If you haven’t watched BBC America on your cable system, you’re missing out on some excellent shows that are starting to reshape how we once viewed the cable network. Once considered a mere transplant of BBC programs from the U.K., there might have been a stigma in assuming it was all British drawing room dramas not unlike seen on PBS. That’s never been the case, and BBC America has already aired some amazing shows that found plenty of American fans. This year, they’ve also developed a good Saturday night lineup that has “Orphan Black” at the center of a three-hour block of talk shows and dramas.
As BBC America builds even more viewers, it was probably inevitable they’d end up going into the reality show market. While some people might have gone to BBC America to get away from reality shows all over cable, the network’s first foray into the genre may fool some people into thinking it’s real. It’s actually mostly satire and utilizes actors portraying royals from the U.K.
No, this won’t be another Prince Harry look-alike (on loan from Fox Network) and instead a fake brother and sister offspring from one Lord Carlton. As heirs to Caunty Manor, Georgie and Poppy Carlton are going to be taking a tour of America with cameras in tow to capture their experiences. The intention, in that British satiric way, is to give the feel of a mockumentary and show how the rich and spoiled manage to navigate the real world of America to learn how to be better people.
But as we learn too often in real reality shows about the rich and overly pampered: They almost never learn any lessons. The question is whether “Almost Royal” will manage to show more insight into this type of life in the realm of fiction than real shows do. Considering previews even fooled me into thinking these were real people, perhaps it’s better if viewers aren’t told from the beginning it’s all fiction.
The Christopher Guest Influence
You can clearly see the influence of Christopher Guest’s mockumentaries here, including the movie that started it all: “This is Spinal Tap.” The beauty behind all of Guest’s mockumentaries is that there wasn’t a prologue in the beginning saying what you were about to see was fiction. If you showed any of them to someone who didn’t recognize the familiar faces in his repertory, they would have thought it was a real documentary. Then again, anyone with radar to satire would scope it out immediately.
“Almost Royal” seems to be played so straight, a lot of people might be fooled into thinking it’s mostly real.

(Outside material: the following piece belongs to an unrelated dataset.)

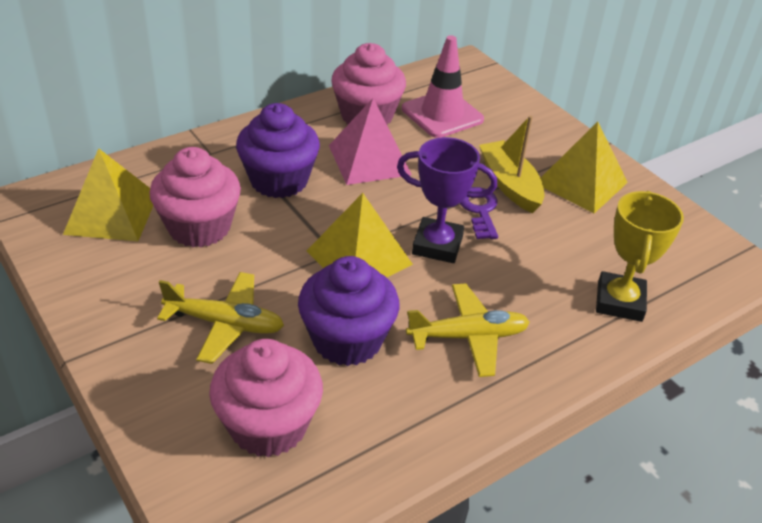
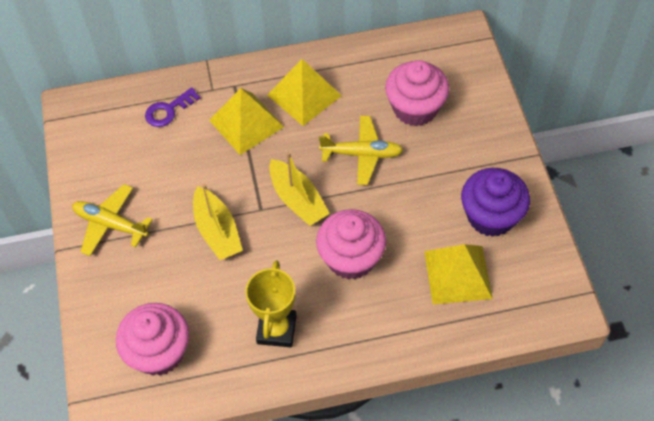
pink pyramid: [329,98,412,185] = 1 -> none = 0
pink traffic cone: [402,35,484,138] = 1 -> none = 0
purple cupcake: [236,103,320,198] [298,256,400,366] = 2 -> [461,168,530,237] = 1
purple trophy: [397,137,497,263] = 1 -> none = 0
yellow boat: [479,116,544,213] = 1 -> [193,184,243,260] [269,152,330,226] = 2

Let’s hope they don’t indicate it isn’t real in the beginning just so people can discover the satire for themselves. When it comes to satire, finding the comedy on one’s own is the best reward when it comes to that comedic genre. And if the real rich and spoiled in America watch, you have to assume they’ll find a little too much that’s embarrassingly relatable.
Playing Up the Desire to Go into Show Business
Like Guest’s “Waiting for Guffman”, everyone wants to be in show business, regardless if you’re rich or poor. In “Almost Royal”, Poppy Carlton also wants to get into the entertainment industry here in America, yet doesn’t have a shred of ability to make that happen. Just like the people from the small town in “Waiting for Guffman”, those with flatline talent are the ones that usually want it more than anybody.
It’s too bad we can’t see the reactions of the coddled rich here in America to see their reactions when watching this show. With far too many of them also wanting to become actors or singers without real talent, it’s going to be a real zing in the British satire tradition. As far as the royals, they may be watching themselves, including William and Kate who may be guffawing themselves off their couch. We all know they shun the lifestyle that Georgie and Poppy have, giving this more of a nod toward all people who have similar lifestyles.
What might make “Almost Royal” more interesting is Georgie and Poppy’s earnest zeal to become better people. Despite their apparent confusion here at the culture of America, they’re trying to improve themselves from looking overly vacuous. That alone gives this fake reality show an edge. And to confuse the uninitiated even more, it’s still a partial real reality show when you consider their interactions with people here are real and not scripted.
Even if some might accuse the realness to be tapping into Sacha Baron Cohen territory, we haven’t seen any of this from the British perspective. Also, we have to remember that Cohen is British, hence the British stealing from themselves. If America usually steals from the British in all comedy, this new spin on the fictitious reality show will probably be much wittier and filled with a few innovations an American network may pick up on eventually.
Perhaps the greatest legacy from “Almost Royal” might be in American TV deciding to go with fictitious reality shows to thumb a nose at all the reality show plot contrivances we’ve seen over and over. Then again, considering reality shows are mostly scripted (still a supposed industry secret), we may be already watching satire across the cable universe.